Politicians have nonetheless largely steered clear of the Web because each
individual controls his exposure and politics is only interested in the
mass dissemination of ideology and spin. The television and tabloid
press remain the main vehicles for the formation of opinion.
Nonetheless the Web is, I suspect, shrinking in its empowerment of
individuals as it expands in its globalising commercialisation.
Information overload is not as worrying as information degradation.
Never has there been so much choice; but, on the other hand, never has
there been so much trash. Parallel developments can be discerned in
other digital media, particularly non-terrestial TV.
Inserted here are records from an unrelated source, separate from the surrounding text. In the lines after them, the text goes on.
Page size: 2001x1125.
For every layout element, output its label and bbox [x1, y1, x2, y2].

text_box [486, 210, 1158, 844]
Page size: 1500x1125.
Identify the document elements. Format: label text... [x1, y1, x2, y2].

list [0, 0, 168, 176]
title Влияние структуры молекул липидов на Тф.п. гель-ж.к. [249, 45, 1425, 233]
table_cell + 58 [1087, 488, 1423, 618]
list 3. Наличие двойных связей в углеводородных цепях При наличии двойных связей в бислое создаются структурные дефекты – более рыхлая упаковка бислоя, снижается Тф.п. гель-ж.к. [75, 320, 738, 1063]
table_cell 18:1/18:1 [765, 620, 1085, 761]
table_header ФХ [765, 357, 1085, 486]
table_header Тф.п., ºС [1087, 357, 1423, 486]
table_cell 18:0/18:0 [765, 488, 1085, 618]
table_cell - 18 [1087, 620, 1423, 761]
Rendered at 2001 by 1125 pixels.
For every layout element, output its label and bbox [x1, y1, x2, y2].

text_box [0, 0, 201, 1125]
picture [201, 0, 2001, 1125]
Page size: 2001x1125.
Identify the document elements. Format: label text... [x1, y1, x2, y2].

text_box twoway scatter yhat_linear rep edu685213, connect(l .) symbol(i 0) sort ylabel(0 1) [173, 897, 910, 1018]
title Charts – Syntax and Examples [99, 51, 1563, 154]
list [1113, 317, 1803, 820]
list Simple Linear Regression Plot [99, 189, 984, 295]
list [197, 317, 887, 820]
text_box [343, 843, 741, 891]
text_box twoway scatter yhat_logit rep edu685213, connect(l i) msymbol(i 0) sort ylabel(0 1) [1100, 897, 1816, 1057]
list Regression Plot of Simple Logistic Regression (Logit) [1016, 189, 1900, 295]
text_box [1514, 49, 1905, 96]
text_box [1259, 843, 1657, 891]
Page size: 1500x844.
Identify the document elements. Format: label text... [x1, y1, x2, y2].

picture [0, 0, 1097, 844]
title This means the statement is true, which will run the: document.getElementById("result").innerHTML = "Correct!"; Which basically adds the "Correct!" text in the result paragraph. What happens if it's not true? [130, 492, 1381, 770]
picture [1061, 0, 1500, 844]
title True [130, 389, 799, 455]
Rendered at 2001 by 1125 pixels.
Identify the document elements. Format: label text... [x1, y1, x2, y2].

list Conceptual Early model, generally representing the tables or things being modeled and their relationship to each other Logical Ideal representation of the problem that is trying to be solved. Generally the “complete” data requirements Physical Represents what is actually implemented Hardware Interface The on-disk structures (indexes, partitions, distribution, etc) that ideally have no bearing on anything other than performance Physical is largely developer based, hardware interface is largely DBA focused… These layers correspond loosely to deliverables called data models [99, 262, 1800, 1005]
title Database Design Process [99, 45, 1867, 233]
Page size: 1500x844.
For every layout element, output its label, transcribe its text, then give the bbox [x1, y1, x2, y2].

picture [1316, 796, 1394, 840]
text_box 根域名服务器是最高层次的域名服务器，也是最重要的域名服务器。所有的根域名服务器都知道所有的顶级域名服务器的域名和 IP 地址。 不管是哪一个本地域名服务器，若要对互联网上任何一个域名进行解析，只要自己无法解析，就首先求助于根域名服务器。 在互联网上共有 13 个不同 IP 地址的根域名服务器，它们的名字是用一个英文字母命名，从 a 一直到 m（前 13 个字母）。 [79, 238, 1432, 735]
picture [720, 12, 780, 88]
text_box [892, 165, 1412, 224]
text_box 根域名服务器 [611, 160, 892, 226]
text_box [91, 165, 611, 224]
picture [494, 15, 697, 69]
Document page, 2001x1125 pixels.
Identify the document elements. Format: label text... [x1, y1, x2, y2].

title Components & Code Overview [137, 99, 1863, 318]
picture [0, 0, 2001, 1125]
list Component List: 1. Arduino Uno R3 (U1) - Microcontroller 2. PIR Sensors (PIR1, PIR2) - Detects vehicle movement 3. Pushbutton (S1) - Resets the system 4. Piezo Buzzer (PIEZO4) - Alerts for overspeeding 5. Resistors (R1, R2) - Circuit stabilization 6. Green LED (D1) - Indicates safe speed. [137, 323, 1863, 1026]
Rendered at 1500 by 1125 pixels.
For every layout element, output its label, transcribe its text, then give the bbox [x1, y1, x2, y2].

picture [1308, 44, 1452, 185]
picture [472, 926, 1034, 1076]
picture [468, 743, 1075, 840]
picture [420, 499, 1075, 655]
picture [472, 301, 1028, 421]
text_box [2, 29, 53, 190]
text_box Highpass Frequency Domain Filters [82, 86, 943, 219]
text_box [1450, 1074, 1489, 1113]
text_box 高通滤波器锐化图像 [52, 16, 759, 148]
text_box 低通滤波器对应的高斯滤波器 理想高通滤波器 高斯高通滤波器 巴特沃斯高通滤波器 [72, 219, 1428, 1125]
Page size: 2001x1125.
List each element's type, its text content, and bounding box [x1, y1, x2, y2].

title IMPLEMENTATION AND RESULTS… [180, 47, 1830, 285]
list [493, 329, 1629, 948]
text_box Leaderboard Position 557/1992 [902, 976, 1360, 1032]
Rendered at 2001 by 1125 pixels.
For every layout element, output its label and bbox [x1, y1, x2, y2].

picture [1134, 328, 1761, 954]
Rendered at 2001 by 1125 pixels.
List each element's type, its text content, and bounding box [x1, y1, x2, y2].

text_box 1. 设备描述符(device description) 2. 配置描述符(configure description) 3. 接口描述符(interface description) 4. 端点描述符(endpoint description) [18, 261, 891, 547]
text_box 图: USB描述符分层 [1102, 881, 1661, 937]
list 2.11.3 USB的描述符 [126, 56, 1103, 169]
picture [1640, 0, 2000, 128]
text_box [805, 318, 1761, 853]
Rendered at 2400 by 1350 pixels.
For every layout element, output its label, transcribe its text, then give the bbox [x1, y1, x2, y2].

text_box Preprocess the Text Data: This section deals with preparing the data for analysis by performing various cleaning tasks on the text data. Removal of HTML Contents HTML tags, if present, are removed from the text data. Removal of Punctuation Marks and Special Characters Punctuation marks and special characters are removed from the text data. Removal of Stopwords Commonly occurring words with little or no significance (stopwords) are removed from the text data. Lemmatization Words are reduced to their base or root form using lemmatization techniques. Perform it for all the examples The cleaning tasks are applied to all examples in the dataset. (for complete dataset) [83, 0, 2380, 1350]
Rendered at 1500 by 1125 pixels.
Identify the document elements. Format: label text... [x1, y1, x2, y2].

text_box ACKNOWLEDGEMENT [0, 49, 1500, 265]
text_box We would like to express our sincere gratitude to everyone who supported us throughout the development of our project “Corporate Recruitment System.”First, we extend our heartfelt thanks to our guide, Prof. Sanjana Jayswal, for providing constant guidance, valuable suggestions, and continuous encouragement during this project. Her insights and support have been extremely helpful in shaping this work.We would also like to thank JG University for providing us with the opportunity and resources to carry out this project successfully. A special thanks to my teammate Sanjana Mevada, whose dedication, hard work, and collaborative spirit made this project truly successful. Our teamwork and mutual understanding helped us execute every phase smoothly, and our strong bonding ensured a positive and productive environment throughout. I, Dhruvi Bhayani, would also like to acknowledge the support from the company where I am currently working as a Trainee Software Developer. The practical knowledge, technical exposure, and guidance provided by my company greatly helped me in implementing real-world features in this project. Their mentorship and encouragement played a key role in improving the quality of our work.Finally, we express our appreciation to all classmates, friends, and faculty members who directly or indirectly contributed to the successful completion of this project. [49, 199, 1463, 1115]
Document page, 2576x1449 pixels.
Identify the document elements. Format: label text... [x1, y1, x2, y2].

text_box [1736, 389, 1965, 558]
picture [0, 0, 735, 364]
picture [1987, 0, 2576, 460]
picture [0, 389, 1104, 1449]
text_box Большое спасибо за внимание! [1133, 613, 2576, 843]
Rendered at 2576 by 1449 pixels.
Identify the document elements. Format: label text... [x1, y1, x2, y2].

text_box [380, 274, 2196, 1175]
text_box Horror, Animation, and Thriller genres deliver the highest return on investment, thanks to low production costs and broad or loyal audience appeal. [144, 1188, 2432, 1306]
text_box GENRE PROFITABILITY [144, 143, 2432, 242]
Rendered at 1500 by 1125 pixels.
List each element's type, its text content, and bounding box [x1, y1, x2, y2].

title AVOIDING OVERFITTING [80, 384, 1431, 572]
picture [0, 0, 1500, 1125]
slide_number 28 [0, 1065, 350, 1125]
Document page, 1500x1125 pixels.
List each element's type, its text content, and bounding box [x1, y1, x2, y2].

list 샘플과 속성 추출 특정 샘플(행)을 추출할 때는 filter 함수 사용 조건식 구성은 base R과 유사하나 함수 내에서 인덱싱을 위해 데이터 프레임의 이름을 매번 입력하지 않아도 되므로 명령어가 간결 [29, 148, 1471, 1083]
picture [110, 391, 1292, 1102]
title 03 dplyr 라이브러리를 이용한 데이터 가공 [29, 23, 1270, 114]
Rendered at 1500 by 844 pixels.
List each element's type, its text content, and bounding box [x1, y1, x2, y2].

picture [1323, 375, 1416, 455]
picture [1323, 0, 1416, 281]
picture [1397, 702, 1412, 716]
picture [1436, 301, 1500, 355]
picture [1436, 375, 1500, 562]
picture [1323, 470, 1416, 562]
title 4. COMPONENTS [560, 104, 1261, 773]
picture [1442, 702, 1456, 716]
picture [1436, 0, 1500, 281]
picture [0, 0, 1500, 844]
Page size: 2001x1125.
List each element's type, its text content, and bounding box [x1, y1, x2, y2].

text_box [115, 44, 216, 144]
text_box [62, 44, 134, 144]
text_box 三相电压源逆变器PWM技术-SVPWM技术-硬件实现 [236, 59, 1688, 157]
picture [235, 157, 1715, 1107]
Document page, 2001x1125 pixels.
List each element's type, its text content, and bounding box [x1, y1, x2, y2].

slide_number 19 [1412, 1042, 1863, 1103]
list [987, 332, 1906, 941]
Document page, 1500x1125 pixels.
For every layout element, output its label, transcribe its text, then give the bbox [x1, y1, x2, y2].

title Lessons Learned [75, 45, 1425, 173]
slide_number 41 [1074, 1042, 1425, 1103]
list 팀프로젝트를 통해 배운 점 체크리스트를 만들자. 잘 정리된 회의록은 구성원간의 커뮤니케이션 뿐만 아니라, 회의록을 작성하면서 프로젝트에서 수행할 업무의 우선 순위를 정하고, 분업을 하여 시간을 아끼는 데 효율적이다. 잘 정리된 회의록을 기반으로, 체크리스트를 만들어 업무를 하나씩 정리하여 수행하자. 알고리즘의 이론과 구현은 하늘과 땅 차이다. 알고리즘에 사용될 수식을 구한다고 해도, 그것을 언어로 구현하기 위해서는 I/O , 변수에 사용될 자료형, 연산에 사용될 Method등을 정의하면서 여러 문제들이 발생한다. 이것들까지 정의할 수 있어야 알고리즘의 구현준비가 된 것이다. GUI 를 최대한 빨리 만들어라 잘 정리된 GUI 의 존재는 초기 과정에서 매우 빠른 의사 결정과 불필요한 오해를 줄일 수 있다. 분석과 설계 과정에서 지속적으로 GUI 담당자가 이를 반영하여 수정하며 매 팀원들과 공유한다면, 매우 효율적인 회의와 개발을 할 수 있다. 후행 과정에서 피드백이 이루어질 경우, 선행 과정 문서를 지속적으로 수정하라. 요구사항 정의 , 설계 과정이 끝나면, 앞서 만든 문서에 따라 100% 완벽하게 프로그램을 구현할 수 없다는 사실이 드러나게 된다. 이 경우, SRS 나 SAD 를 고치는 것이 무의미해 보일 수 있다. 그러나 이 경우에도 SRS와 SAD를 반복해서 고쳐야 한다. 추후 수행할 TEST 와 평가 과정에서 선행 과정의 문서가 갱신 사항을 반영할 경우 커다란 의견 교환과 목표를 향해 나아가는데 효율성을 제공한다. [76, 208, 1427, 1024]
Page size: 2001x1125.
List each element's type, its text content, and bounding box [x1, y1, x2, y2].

Of course there is always the "off" button, but
much trashy information is mesmerising in its very banality. It
tends to send us to sleep, not physically you understand, (although that
sometimes!), but spiritually. We are far less likely to ask the
"Big Questions" if our minds have been numbed by the shallow and
inconsequential ones. Soaps, they say, imitate life. No, they
replace and subvert life. We still have "bread and
circuses." Today, it's the TV Quiz Show.
Perhaps we put too much of a premium on
"communication" anyway. Communion is at the heart of the
Orthodox life, not communication. We are saved by our union with
God, (our progressive theiosis), not simply by knowing things about God,
(or the world). Natural knowledge and human intercourse has its
place but it can be no substitute for that transformative encounter which
is at the very heart of our walk with God and each other. Perhaps
all this communication is just a diversion, a distraction from the real
business of life. Perhaps we should turn off our computers,
disconnect the phones, cancel the papers for a week and devote all that
extra time to prayer. Webmaster, heal thyself!